Winner, 2005 Western Books Exhibition, Rounce Coffin Club, 2005
Julie Speed's meticulous craftsmanship and attention to detail bring to mind the work of painters from the fifteenth and sixteenth century Renaissance. Unlike those artists, however, Speed is inspired by an almost limitless number of easily available sources and is unencumbered by the sexual and societal restrictions of past centuries, which gives her the freedom to paint what she wants and the way she wants. This places her body of work squarely in the present. Utilizing her keen sense of the absurd, Speed ponders the big questions-the role of religion, isolation and longing, sexuality, sin and guilt-with a sly, sometimes black, sense of humor and a steadfast refusal to offer the viewer any tidy resolutions. It is the emphatically open-ended and omnivorous nature of her work, combining anxiety, erotica, and violence with the subversive power of beauty, that puts Speed in the vanguard of a return to figurative painting in contemporary art.
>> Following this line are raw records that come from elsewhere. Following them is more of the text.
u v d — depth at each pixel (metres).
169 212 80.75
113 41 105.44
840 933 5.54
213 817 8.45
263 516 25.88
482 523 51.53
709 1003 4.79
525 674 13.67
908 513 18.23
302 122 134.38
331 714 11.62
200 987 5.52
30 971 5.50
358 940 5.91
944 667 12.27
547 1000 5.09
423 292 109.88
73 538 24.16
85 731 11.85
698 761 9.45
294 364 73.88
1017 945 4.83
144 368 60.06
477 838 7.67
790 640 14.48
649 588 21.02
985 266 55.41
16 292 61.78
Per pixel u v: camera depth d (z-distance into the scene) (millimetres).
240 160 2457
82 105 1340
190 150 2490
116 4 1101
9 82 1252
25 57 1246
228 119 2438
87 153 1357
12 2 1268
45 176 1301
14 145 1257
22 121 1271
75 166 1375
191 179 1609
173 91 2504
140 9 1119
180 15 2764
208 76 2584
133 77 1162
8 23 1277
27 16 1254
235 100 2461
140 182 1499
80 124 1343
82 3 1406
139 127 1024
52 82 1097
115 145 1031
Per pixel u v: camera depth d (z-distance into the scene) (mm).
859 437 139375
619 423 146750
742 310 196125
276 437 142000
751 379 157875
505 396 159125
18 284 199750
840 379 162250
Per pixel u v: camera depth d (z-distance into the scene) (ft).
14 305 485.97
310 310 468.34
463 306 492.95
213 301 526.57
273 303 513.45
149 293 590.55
To bring Speed's mysterious and compelling work to a wider audience, this beautifully illustrated volume presents one hundred color plates of her oil paintings, constructions and works on paper. Accompanying the plates are essays by art historians Elizabeth Ferrer and Edmund Pillsbury that discuss Speed's relationship to generations of figurative painters, from the artists of the Renaissance to the present, as well as her affinities with and differences from the surrealists, dadaists, and other historical movements. Rounding out the volume are fascinating excerpts from the "Books of Conversation," a series of public journals initiated by the Austin Museum of Art in connection with a touring survey of Speed's work, in which museum-goers wrote down their ideas, opinions, and questions for the artist, to which she provided written answers.